--- Questions on the material ---
1. In the forum thread about the Sitka Gear 2008 catalog, which two camouflage patterns does the new gear come in at Cabela's?
2. Return the passage of the Sitka Gear 2008 catalog thread between "The '08 line" and "is that true?", inclusive.
3. Resume the forum thread about the Sitka Gear 2008 catalog from its final post.

--- Excerpt provided ---

-- Opening Marker --

# Sitka Gear 2008 Catalog



## SueAtBackbone (Apr 29, 2008)

Hi Everyone,
I'm including a link for those interested in downloading the new Sitka Catalog. I help with Sitka's PR efforts, so I'd be happy to answer any questions you guys might have about the new '08 line. FYI, the new gear is now available through Cabela's in Mossy Oak Treestand and Realtree AP camouflage patterns. The Mothwing Mountain Mimicry will still be available through dealers. 

The '08 line is all new and improved: new fabrics, new designs, new trims, new cold weather gear and new Polartec Polar Dry baselayers with Odor Resistant Technology.

Sitka 2008 Catalog (3.3 MB):
www.sitkagear.com/Sitka2008Catalog_lores.pdf


----------



## screamingeagle (Sep 12, 2004)

It appears the 90% series did not change, is that true?

-- Closing Marker --

--- Source information ---
-- Opening Marker --

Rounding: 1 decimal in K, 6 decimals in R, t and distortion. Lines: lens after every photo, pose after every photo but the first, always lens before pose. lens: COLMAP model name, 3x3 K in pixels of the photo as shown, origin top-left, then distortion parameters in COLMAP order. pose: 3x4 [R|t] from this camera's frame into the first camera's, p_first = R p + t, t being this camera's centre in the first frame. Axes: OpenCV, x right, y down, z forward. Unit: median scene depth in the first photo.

-- Closing Marker --
-- Opening Marker --

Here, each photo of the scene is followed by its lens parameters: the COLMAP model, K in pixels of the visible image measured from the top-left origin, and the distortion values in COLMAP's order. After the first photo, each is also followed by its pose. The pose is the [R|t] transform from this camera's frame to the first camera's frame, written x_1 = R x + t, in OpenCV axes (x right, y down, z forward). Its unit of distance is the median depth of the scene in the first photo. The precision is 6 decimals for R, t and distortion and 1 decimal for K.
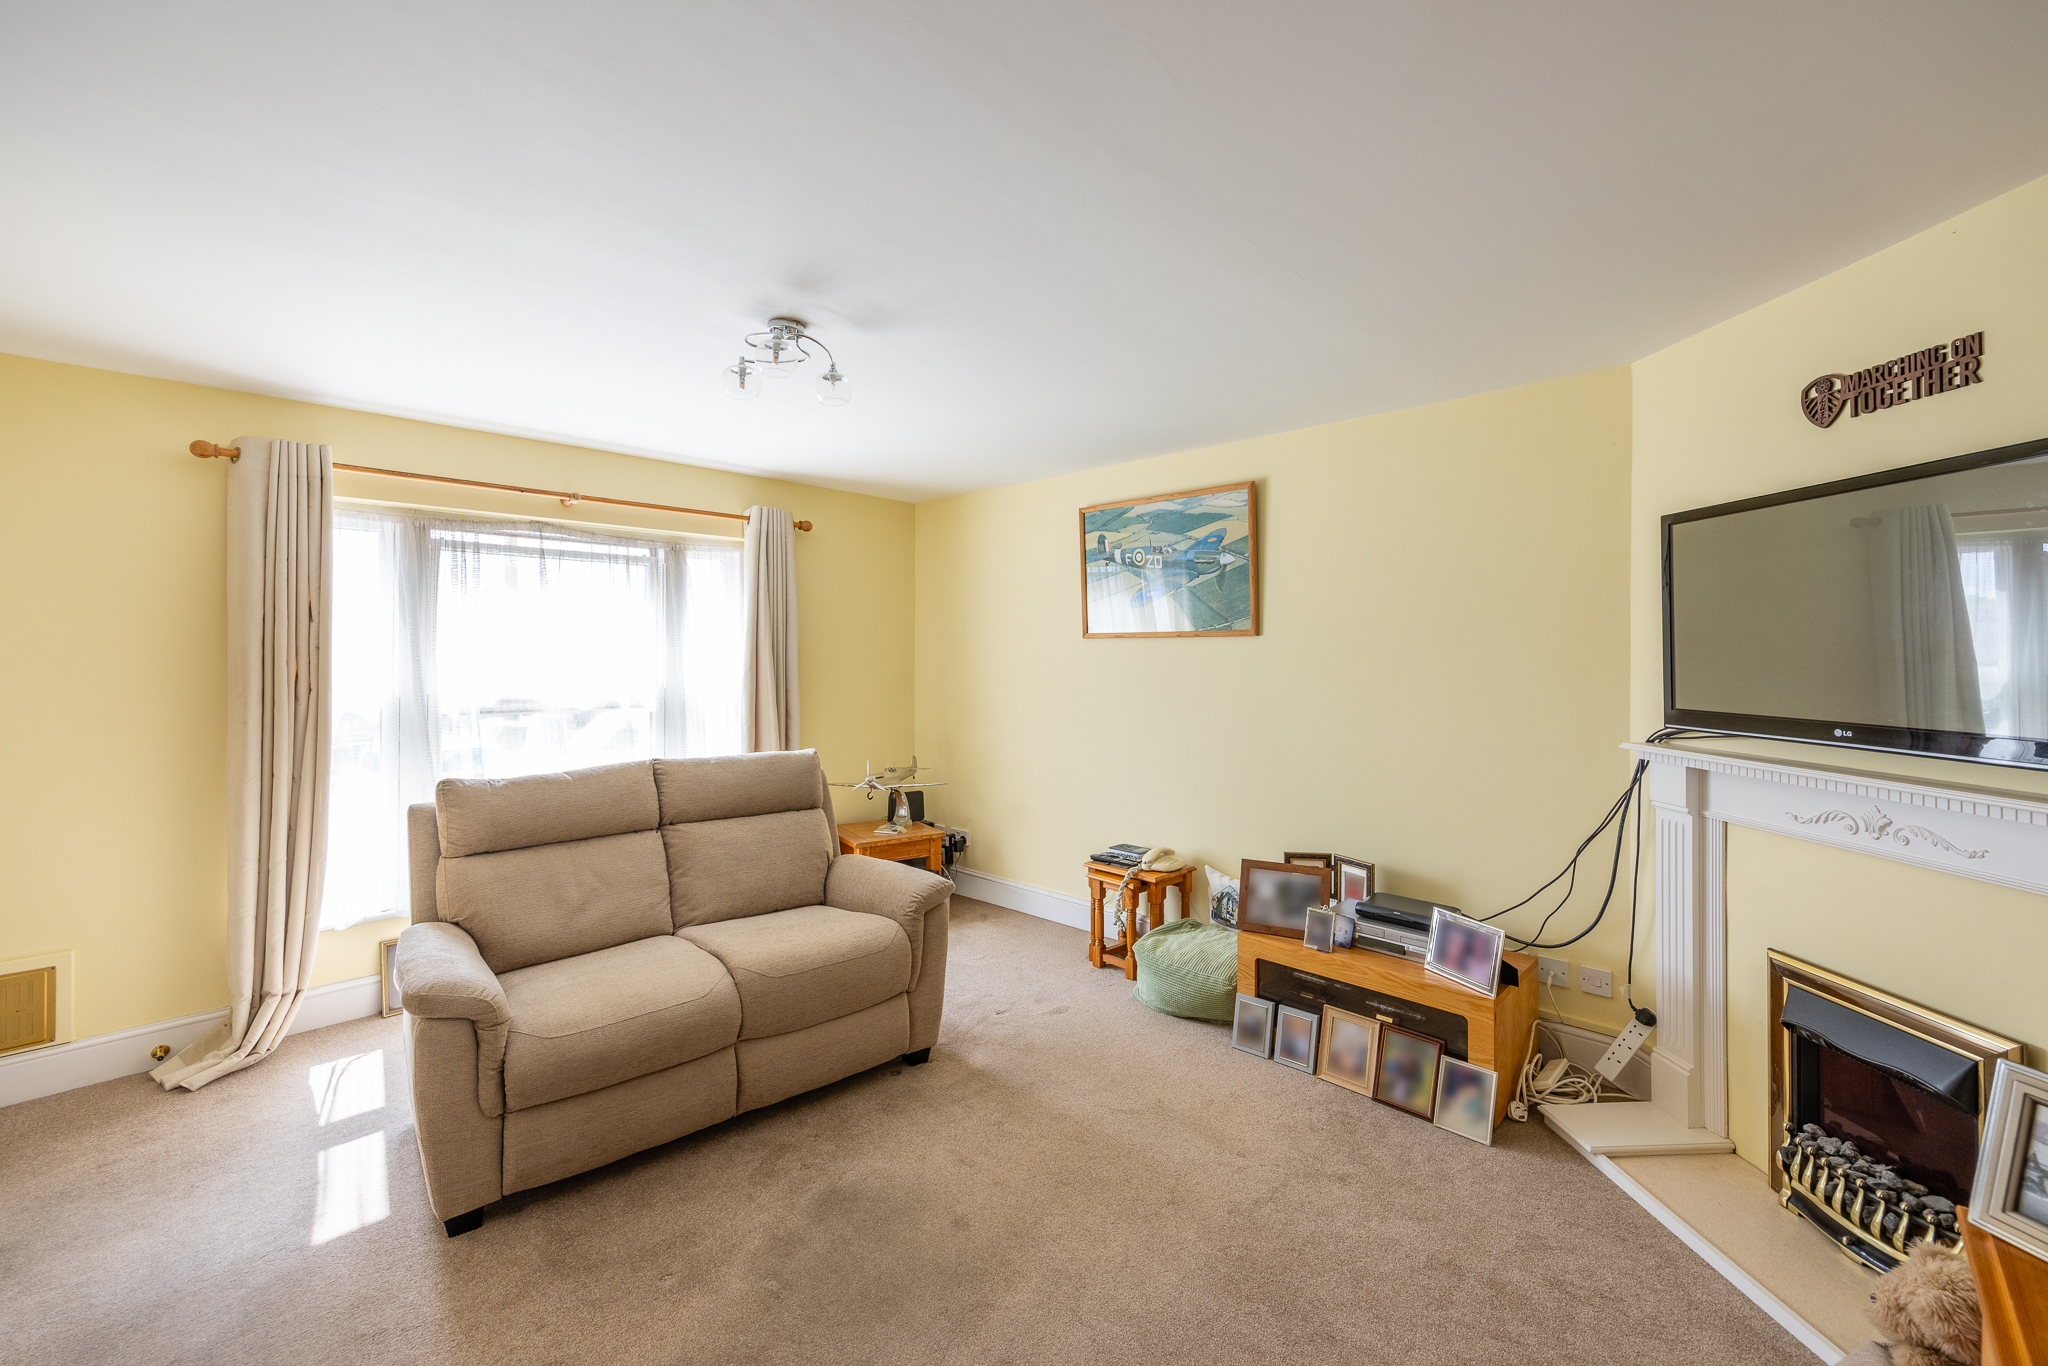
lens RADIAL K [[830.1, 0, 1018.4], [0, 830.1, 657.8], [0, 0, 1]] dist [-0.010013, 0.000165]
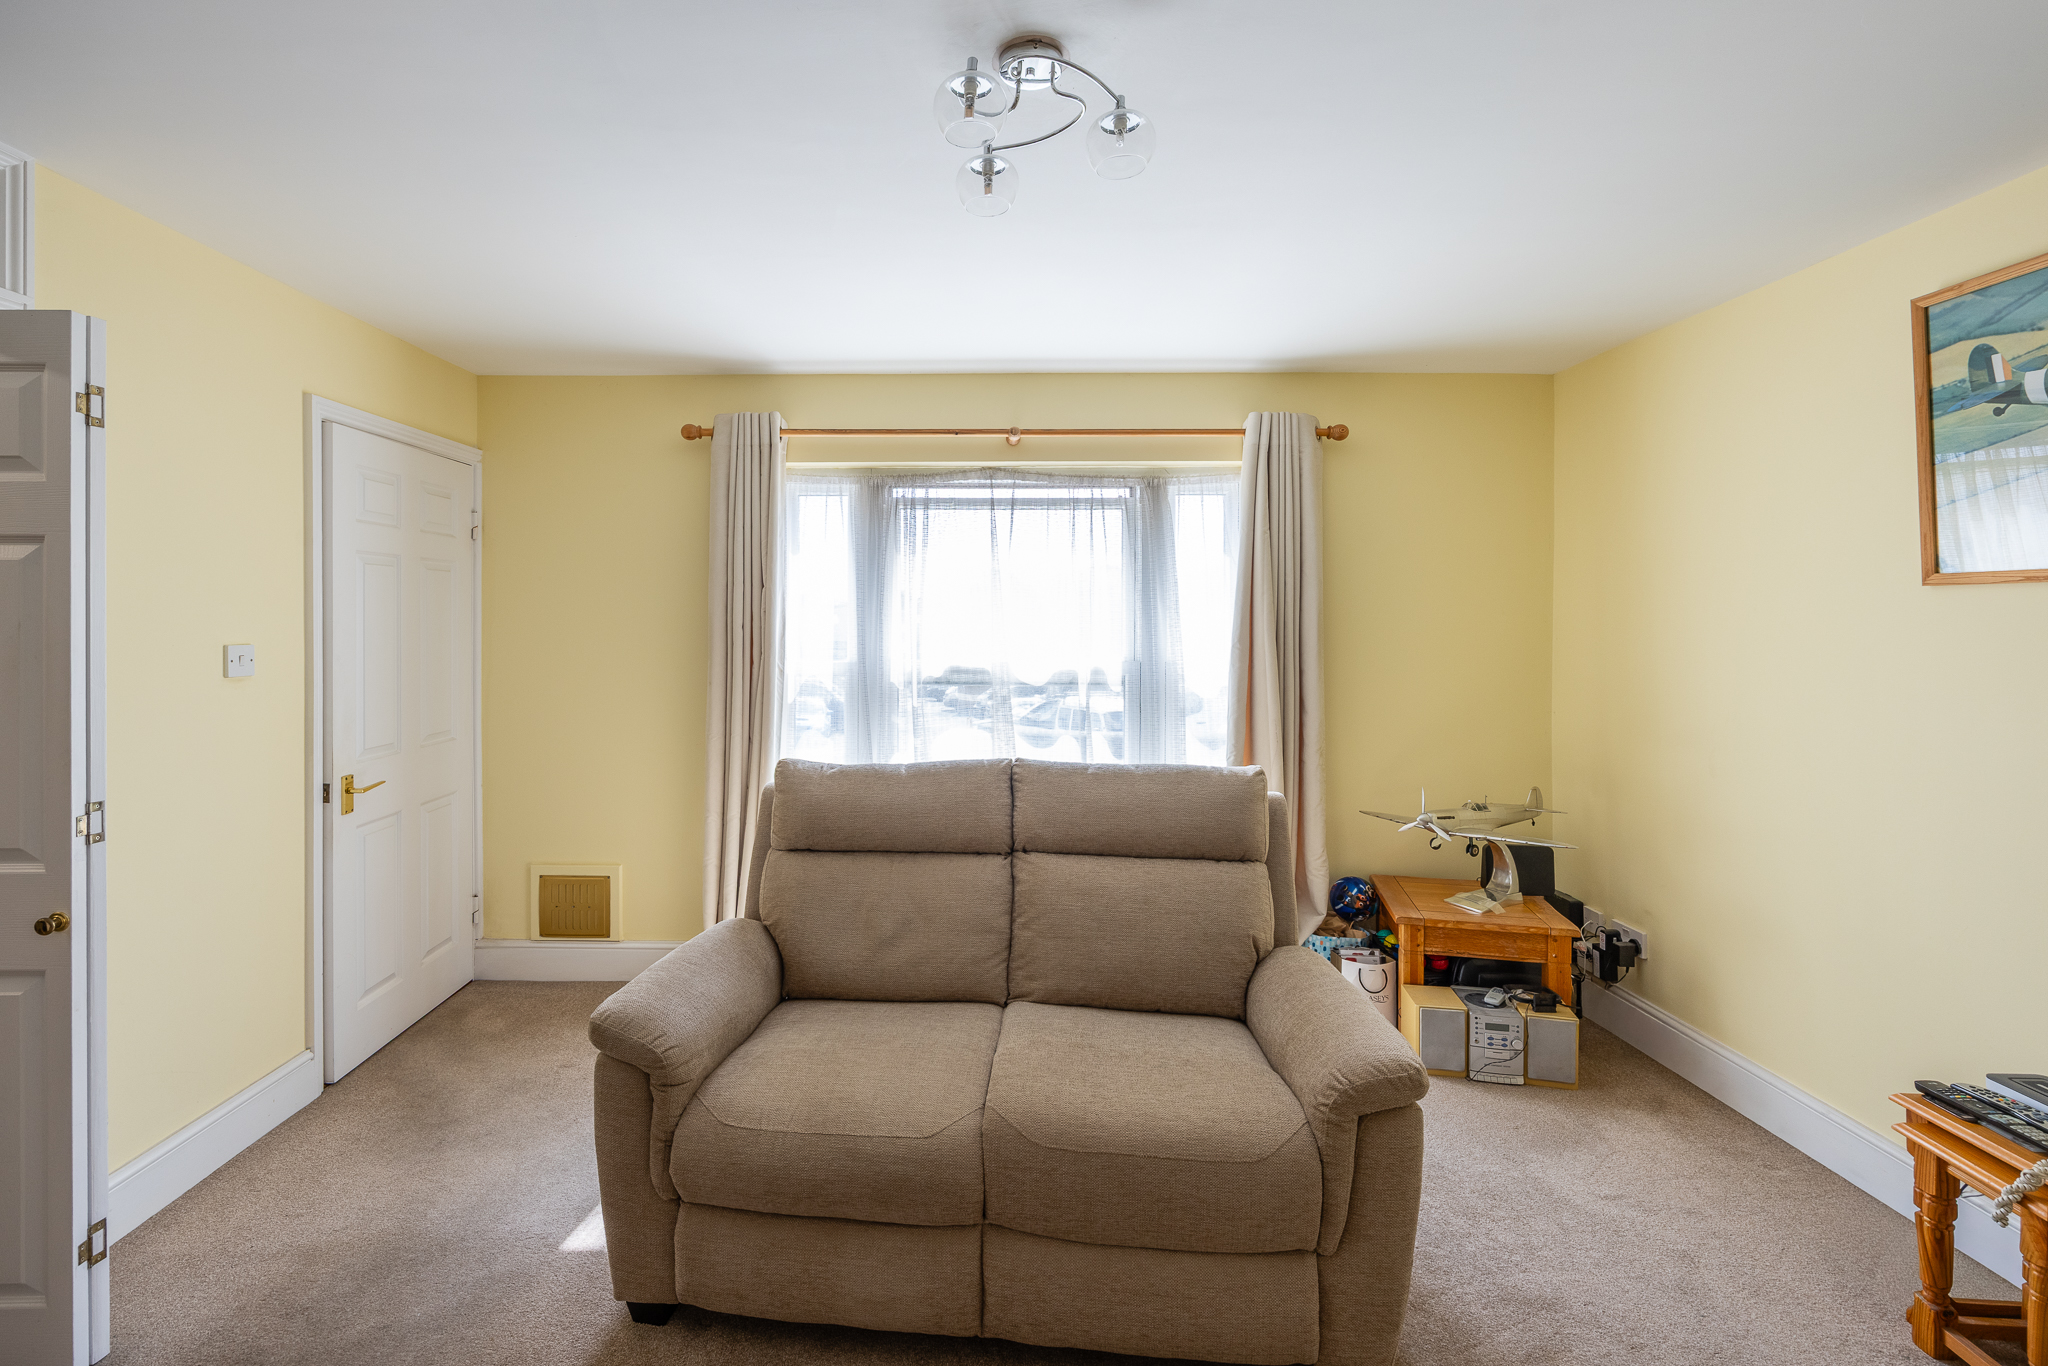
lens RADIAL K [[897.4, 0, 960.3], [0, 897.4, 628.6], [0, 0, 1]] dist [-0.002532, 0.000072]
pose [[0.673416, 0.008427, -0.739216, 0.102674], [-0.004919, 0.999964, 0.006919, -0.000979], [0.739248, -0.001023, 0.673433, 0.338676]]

-- Closing Marker --

--- Answers by item number ---
1. Mossy Oak Treestand and Realtree AP.

2.
The '08 line is all new and improved: new fabrics, new designs, new trims, new cold weather gear and new Polartec Polar Dry baselayers with Odor Resistant Technology.

Sitka 2008 Catalog (3.3 MB):
www.sitkagear.com/Sitka2008Catalog_lores.pdf


----------



## screamingeagle (Sep 12, 2004)

It appears the 90% series did not change, is that true?

3.
Who has a set of pants in medium? Everyone I can find seems to be out.


----------



## orlybow (Jul 12, 2005)

screamingeagle said:


> It appears the 90% series did not change, is that true?
> 
> Who has a set of pants in medium? Everyone I can find seems to be out.


Have you tried redmondoutdoors.com? They have their Sitka(mountain mimicry camo) on sale right now, I believe. I just ordered some 90% pants, in 2XL, from Brett, "hoythunter719" here on AT. He(hoythunter719) still has some in the ASAT camo.

orlybow


----------



## screamingeagle (Sep 12, 2004)

yeah, all they have is extra large. thanks though


----------



## orlybow (Jul 12, 2005)

screamingeagle said:


> yeah, all they have is extra large. thanks though


How 'bout mountain-archery.com? I think they have on sale too.

orlybow


----------



## orlybow (Jul 12, 2005)

orlybow said:


> How 'bout mountain-archery.com? I think they have on sale too.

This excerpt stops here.